> **What this task involves**
The expected answer is the set of lines in the data below between the line holding "left wrist: (891, 265)" and the line holding "right shoulder: (383, 296)", inclusive, written out exactly.

(Data)

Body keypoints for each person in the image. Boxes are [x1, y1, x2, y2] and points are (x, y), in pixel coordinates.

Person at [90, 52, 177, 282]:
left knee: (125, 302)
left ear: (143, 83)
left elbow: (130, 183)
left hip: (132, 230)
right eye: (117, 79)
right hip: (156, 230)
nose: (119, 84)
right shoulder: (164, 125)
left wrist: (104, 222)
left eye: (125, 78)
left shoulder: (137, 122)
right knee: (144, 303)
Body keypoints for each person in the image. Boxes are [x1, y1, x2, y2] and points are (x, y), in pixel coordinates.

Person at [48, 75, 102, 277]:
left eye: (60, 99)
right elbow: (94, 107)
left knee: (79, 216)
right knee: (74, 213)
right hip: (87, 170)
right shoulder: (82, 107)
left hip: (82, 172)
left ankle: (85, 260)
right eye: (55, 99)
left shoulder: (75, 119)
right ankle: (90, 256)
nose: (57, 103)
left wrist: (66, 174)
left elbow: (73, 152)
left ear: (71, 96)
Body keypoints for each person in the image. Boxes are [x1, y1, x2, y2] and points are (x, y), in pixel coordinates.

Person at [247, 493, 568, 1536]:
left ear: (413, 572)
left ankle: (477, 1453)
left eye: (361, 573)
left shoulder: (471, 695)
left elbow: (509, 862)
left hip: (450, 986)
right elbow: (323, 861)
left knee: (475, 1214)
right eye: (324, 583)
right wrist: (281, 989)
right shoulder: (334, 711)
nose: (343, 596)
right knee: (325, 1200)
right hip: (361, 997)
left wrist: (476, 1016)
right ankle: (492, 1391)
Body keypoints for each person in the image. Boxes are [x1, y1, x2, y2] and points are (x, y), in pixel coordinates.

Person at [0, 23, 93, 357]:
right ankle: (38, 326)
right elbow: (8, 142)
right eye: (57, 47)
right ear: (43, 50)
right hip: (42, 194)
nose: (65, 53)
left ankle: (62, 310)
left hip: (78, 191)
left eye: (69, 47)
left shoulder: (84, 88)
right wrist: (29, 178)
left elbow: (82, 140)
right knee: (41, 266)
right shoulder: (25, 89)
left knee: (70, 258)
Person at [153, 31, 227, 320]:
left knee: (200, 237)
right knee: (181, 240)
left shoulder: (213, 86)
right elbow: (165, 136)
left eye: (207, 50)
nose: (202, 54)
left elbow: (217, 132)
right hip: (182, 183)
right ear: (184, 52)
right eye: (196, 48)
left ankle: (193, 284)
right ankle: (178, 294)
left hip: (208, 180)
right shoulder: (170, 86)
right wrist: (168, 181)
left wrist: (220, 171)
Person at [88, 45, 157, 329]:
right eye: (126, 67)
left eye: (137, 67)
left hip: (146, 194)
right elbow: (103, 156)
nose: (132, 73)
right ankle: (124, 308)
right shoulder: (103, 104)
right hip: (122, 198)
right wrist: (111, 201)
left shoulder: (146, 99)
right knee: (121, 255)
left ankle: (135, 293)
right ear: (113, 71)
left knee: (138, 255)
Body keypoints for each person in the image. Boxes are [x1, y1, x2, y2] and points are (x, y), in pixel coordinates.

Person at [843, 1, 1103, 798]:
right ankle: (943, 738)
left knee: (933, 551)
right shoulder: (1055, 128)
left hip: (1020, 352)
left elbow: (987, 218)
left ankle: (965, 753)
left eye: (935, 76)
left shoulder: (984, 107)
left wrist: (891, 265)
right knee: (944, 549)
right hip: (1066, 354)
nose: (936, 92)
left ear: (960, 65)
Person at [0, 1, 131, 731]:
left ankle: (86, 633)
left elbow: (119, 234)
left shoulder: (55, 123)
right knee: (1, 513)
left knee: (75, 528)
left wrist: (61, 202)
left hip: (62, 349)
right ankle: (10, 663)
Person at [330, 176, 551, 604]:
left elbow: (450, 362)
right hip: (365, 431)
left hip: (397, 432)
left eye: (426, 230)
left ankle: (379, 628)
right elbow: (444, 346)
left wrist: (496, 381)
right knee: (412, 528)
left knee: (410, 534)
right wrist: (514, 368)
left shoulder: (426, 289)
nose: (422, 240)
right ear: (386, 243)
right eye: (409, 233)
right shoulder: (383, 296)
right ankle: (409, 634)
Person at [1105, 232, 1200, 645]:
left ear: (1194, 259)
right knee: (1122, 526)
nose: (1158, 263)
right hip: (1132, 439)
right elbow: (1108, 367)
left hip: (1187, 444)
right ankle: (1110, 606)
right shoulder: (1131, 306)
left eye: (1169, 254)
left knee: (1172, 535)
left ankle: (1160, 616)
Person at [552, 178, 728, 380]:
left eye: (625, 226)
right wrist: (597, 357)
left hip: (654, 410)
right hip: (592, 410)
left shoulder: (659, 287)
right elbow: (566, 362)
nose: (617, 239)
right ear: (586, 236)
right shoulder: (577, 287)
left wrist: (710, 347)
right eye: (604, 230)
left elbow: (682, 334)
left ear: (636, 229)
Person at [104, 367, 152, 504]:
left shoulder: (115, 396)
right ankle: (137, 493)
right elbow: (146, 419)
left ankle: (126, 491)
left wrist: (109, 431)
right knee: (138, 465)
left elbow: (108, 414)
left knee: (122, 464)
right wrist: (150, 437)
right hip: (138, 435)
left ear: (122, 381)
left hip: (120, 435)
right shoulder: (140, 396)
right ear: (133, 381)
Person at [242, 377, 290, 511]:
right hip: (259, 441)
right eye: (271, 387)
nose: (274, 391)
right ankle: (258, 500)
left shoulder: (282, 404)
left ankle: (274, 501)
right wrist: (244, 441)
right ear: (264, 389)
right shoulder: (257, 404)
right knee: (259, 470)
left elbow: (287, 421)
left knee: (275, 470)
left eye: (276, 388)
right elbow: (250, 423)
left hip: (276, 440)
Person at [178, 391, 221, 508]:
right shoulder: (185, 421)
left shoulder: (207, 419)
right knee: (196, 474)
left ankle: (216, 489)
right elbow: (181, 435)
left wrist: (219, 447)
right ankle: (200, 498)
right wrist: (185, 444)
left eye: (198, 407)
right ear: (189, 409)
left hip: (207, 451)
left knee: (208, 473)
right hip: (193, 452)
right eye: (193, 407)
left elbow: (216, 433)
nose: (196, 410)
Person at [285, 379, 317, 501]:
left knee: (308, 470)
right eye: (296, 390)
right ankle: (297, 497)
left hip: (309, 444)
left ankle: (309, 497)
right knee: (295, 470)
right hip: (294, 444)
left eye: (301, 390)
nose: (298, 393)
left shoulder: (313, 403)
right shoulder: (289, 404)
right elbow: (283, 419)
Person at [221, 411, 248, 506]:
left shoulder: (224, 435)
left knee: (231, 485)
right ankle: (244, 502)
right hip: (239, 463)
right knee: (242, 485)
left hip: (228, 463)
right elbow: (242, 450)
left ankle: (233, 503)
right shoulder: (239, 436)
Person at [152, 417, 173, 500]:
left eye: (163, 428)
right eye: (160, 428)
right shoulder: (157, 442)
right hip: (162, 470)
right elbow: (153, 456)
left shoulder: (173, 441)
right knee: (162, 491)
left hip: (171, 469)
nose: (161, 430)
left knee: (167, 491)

(End Data)
(Data)

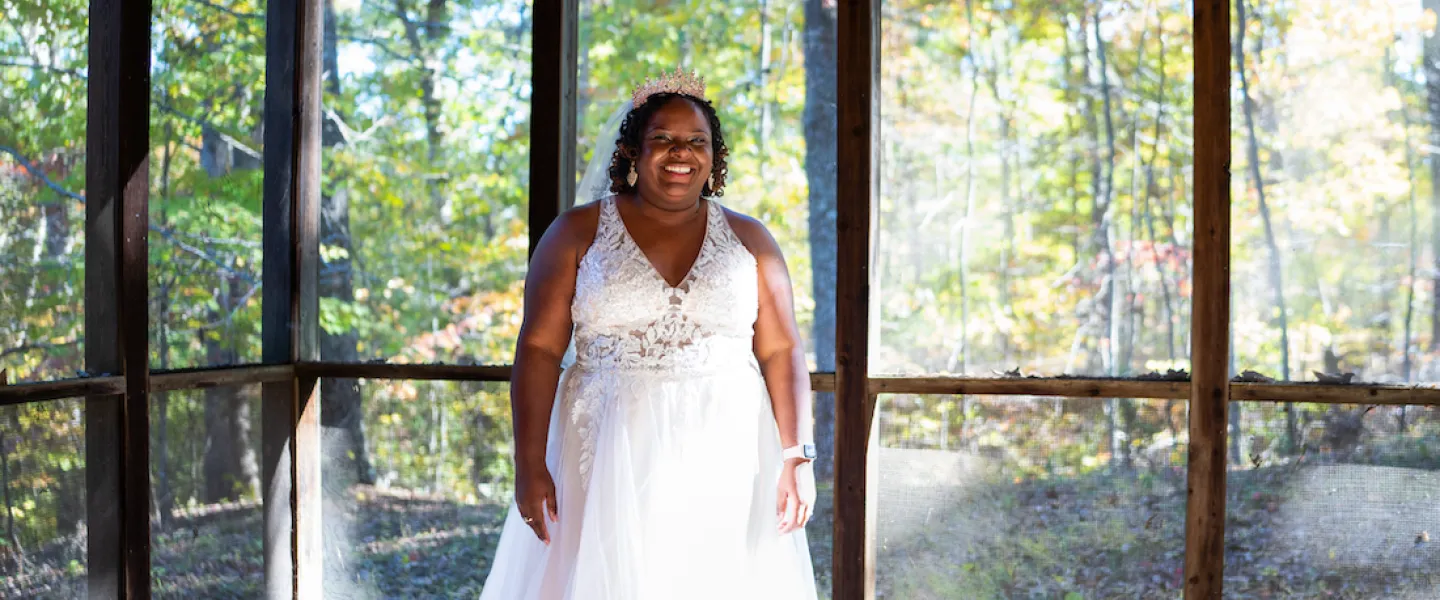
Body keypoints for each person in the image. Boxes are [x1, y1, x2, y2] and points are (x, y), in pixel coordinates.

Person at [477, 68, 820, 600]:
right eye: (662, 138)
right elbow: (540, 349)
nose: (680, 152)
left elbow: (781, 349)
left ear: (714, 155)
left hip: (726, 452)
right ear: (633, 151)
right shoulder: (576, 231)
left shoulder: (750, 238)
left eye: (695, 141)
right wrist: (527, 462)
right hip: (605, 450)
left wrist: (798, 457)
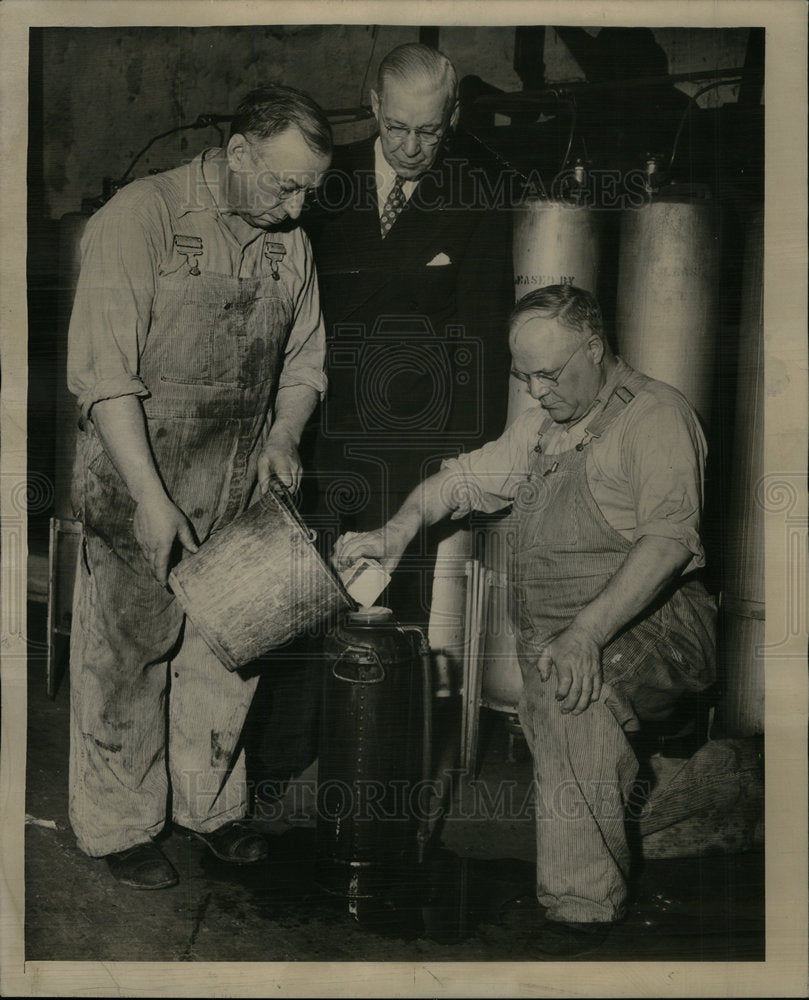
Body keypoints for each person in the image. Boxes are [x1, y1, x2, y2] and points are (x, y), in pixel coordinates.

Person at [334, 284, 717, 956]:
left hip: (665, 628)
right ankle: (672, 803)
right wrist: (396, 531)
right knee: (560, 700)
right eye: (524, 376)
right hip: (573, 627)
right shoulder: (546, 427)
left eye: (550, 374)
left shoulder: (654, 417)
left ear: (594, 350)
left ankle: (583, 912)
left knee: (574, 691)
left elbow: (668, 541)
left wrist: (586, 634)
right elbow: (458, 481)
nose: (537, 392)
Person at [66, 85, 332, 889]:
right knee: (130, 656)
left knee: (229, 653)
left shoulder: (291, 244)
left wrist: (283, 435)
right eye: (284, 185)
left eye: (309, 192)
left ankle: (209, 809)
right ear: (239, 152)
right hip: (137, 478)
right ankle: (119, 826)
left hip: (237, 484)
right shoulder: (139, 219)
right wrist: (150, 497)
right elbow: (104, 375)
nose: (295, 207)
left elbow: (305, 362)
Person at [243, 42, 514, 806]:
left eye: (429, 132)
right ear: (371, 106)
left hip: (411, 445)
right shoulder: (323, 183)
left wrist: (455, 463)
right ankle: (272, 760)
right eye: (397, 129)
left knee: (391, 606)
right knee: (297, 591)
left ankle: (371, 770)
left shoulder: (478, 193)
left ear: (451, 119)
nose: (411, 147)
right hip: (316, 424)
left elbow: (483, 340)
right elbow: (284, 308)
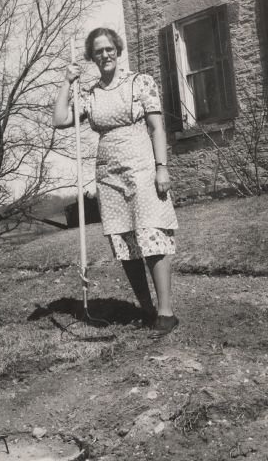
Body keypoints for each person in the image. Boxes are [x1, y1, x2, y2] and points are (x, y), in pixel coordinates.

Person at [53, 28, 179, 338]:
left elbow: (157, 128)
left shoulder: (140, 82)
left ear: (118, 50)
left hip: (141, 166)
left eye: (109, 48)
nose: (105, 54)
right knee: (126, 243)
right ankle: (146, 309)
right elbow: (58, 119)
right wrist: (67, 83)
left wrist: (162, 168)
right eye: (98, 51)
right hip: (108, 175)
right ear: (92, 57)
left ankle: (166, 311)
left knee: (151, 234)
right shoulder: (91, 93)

(End Data)

> **Written reply**
left wrist: (891, 265)
right knee: (944, 549)
right hip: (1066, 354)
nose: (936, 92)
left ear: (960, 65)
Person at [0, 1, 131, 731]:
left ankle: (86, 633)
left elbow: (119, 234)
left shoulder: (55, 123)
right knee: (1, 513)
left knee: (75, 528)
left wrist: (61, 202)
left hip: (62, 349)
right ankle: (10, 663)
Person at [330, 176, 551, 604]:
left elbow: (450, 362)
right hip: (365, 431)
left hip: (397, 432)
left eye: (426, 230)
left ankle: (379, 628)
right elbow: (444, 346)
left wrist: (496, 381)
right knee: (412, 528)
left knee: (410, 534)
right wrist: (514, 368)
left shoulder: (426, 289)
nose: (422, 240)
right ear: (386, 243)
right eye: (409, 233)
right shoulder: (383, 296)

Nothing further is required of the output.